» **TEXT PASSAGE**:
# Takashima Awasedo Videos



## JBroida (Jul 28, 2011)

Here are a couple of videos we shot yesterday with our Takashima Awasedo:

On stainless/semi-stainless:
[video=youtube;ghaAzCdX66k]http://www.youtube.com/watch?feature=player_detailpage&v=ghaAzCdX66k[/video]

On carbon steel:
[video=youtube;XE_qfCNoW30]http://www.youtube.com/watch?feature=player_detailpage&v=XE_qfCNoW30[/video]

Enjoy.

Let me know if you have any questions.

-Jon


----------



## geezr (Jul 28, 2011)

JBroida said:


> Enjoy. Let me know if you have any questions.
> -Jon



Thanks Jon,
Enjoy using this natural stone, esp. with carbon knives. It is the most used stone at home.
Unlike my father-in-law's old natural stones which he used to sharpen tools, the Awasedo achieves good results quickly with my kitchen knives :knight:


----------



## TamanegiKin (Aug 3, 2011)

I'm absolutely loving this stone.
Leaves a cool misty finish, a toothy edge and it produces a pleasant scent while sharpening.
In short, I'm looking for excuses to break out this stone.


----------



## JBroida (Aug 8, 2011)

:viking:I've had some people ask for a closeup shot of what the finishes look like, so here's an example on blue #1... this was a quick sharpening, so please excuse the lack of dark color at the top of the bevel


----------



## SeanRogerPierce (Oct 29, 2011)

I am interested in this stone as final finish for my kitchen knives, but I am wondering if I can go from the Chosera 3k straight to the Takashima Awasedo or is that to much of a leap?


----------



## JBroida (Oct 29, 2011)

It should be just fine... you will need to spend a little more time on the takashima than you would if you did a smaller jump, but no reason why it wouldnt work. What kind of knives are you sharpening?


----------



## SeanRogerPierce (Oct 29, 2011)

Thanks for the quick reply. I also have the Chosera 5k, but I am not very happy with this stone, therefore my question. I will be sharpening Blue, White and C105, so only carbon steel. My stainless knives only get a 3k finish + chromium oxide.


----------



## JBroida (Oct 29, 2011)

just curious what you dont like about the chocera 5k (FWIW, I love the 3k too)

Anyways, the takashima should work just fine on those steels coming from the 3k... a little extra time, but not too much. The stones cut pretty fast all considering.


----------



## SeanRogerPierce (Oct 29, 2011)

» **DATA LINES**:
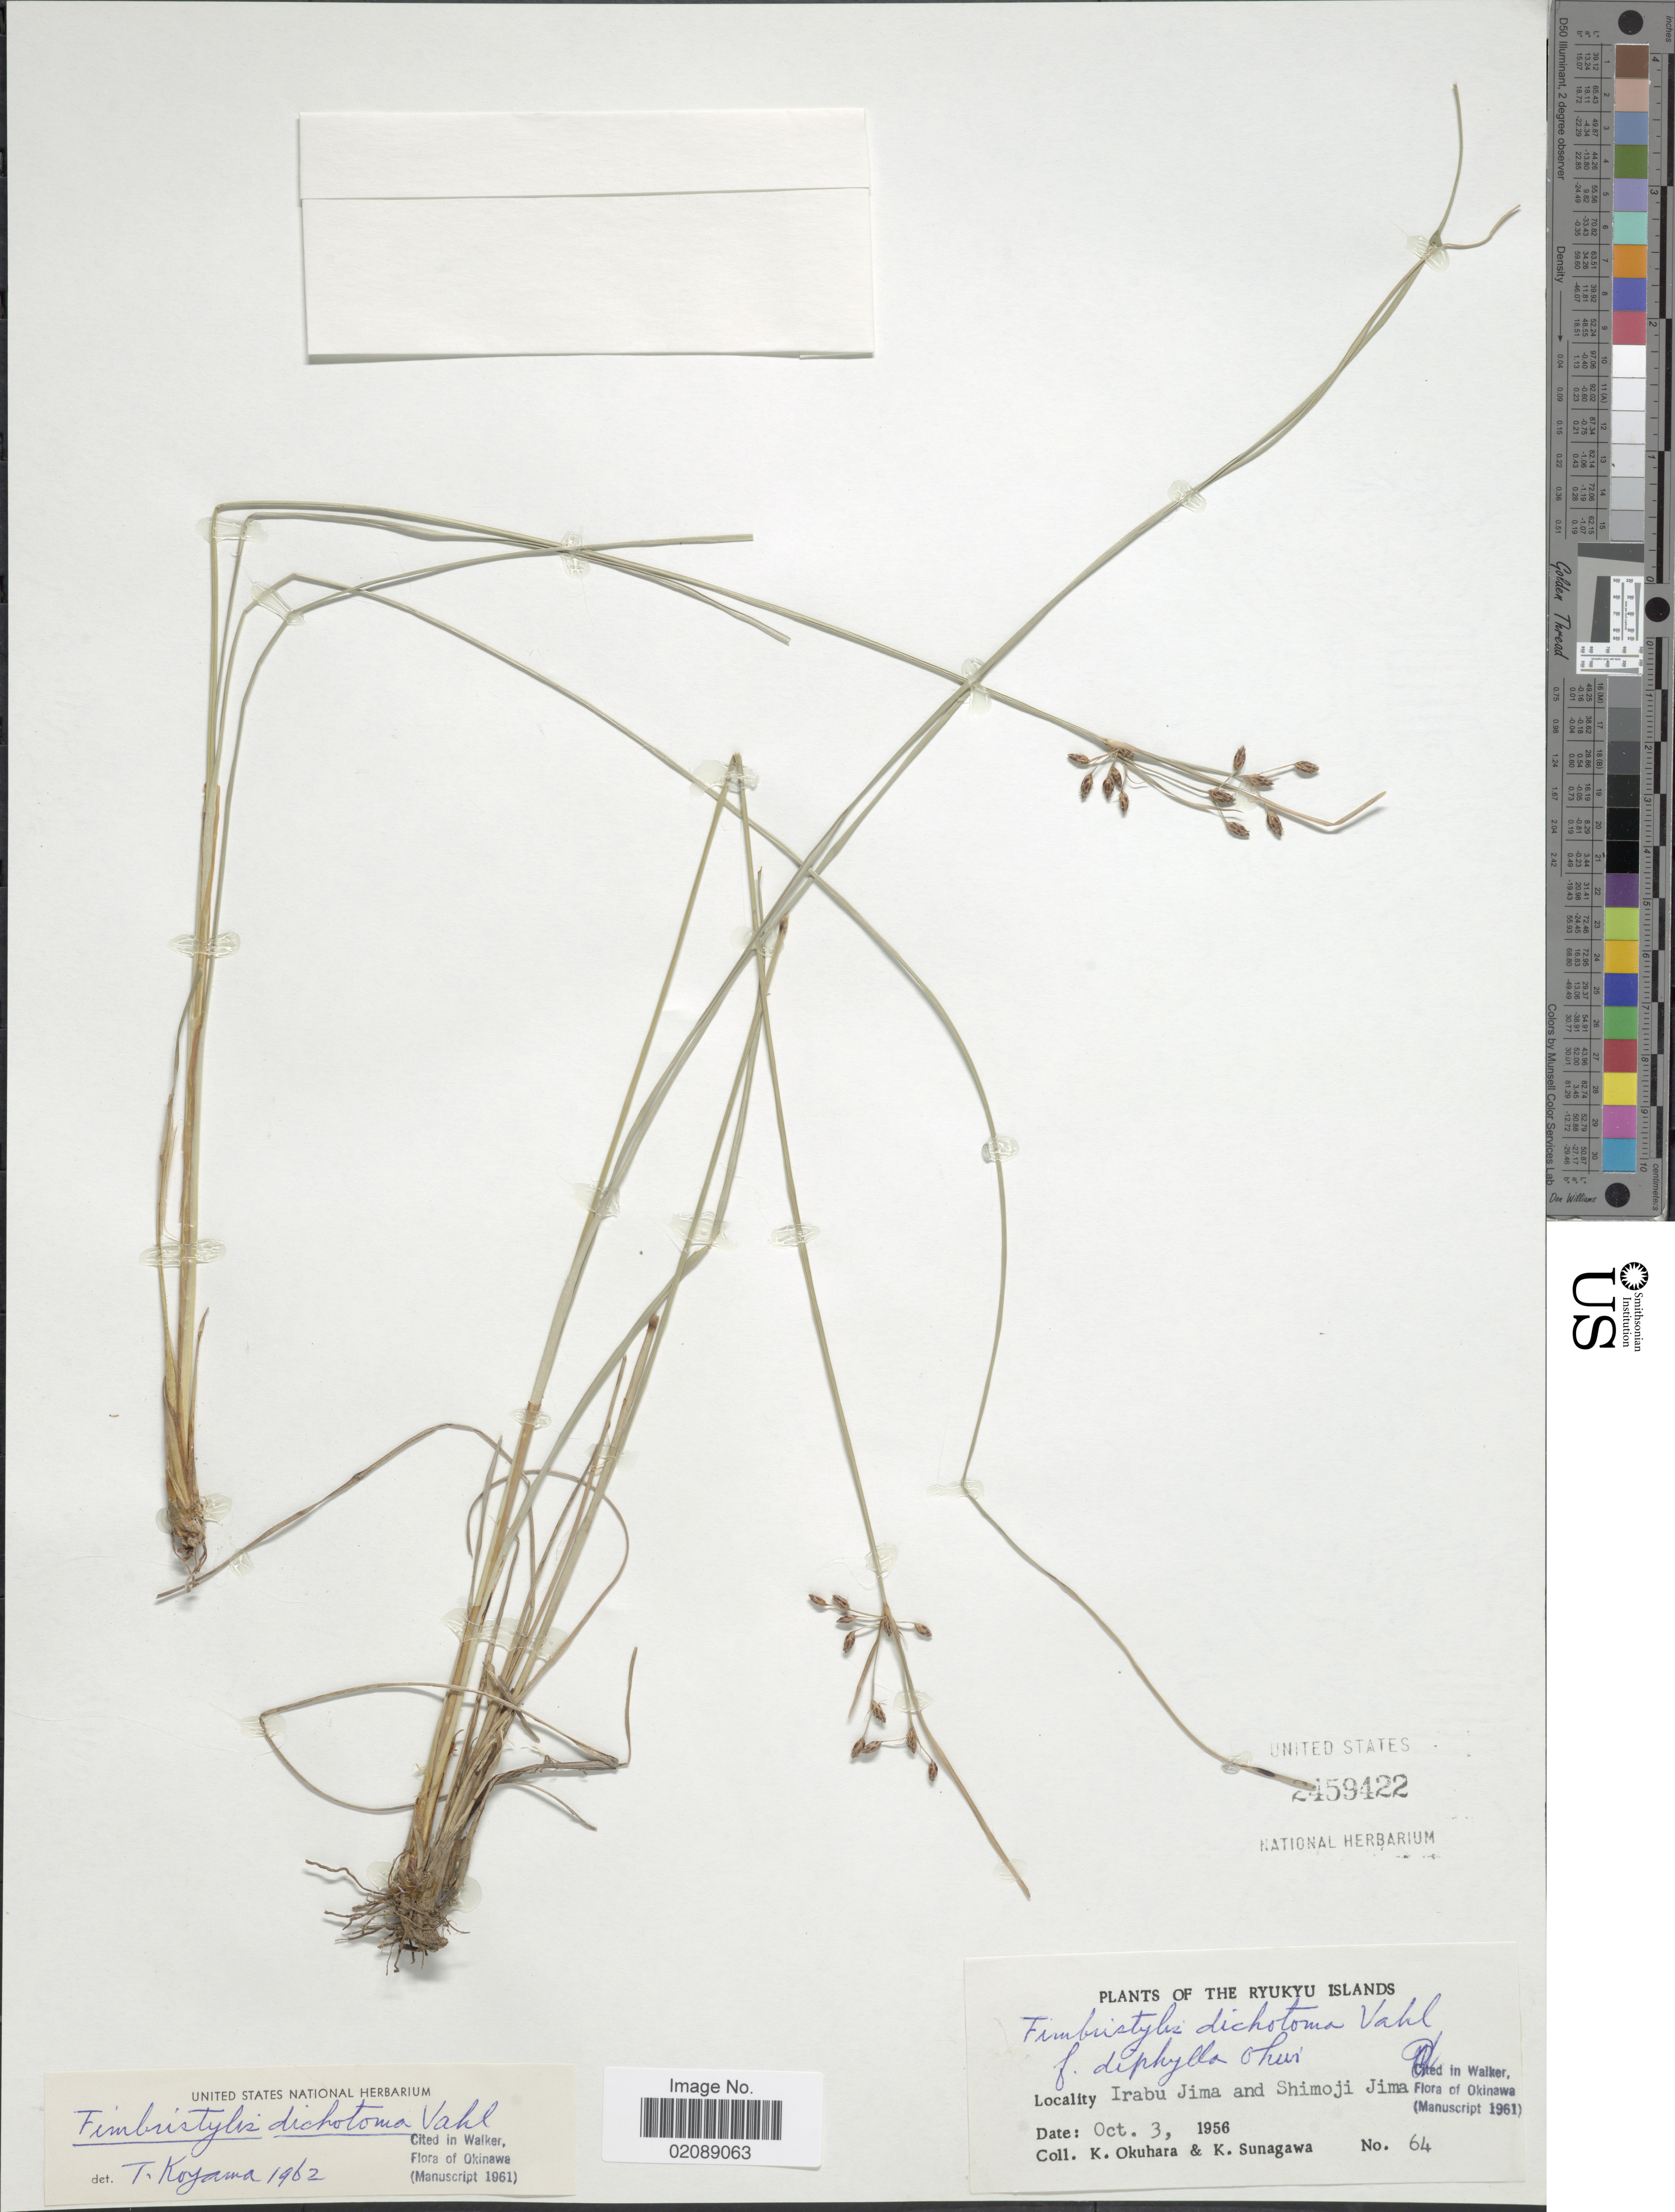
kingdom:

» **TASKS AND EXERCISES**:
A: List the usernames of everyone who posts in the forum thread about the Takashima Awasedo.
B: Translate this sentence from the Takashima Awasedo thread into German: "My stainless knives only get a 3k finish + chromium oxide."
C: Answer these questions from the Takashima Awasedo thread:
(i) What date is on the post that shares the two videos?
(ii) On what steel is the closeup finish example shown?
(iii) From which Chosera stone does SeanRogerPierce want to go straight to the Takashima Awasedo?

» **WRITTEN RESPONSES**:
A:
JBroida
geezr
TamanegiKin
SeanRogerPierce

B: Meine rostfreien Messer bekommen nur einen 3k-Schliff + Chromoxid.

C:
(i) Jul 28, 2011
(ii) Blue #1
(iii) The Chosera 3k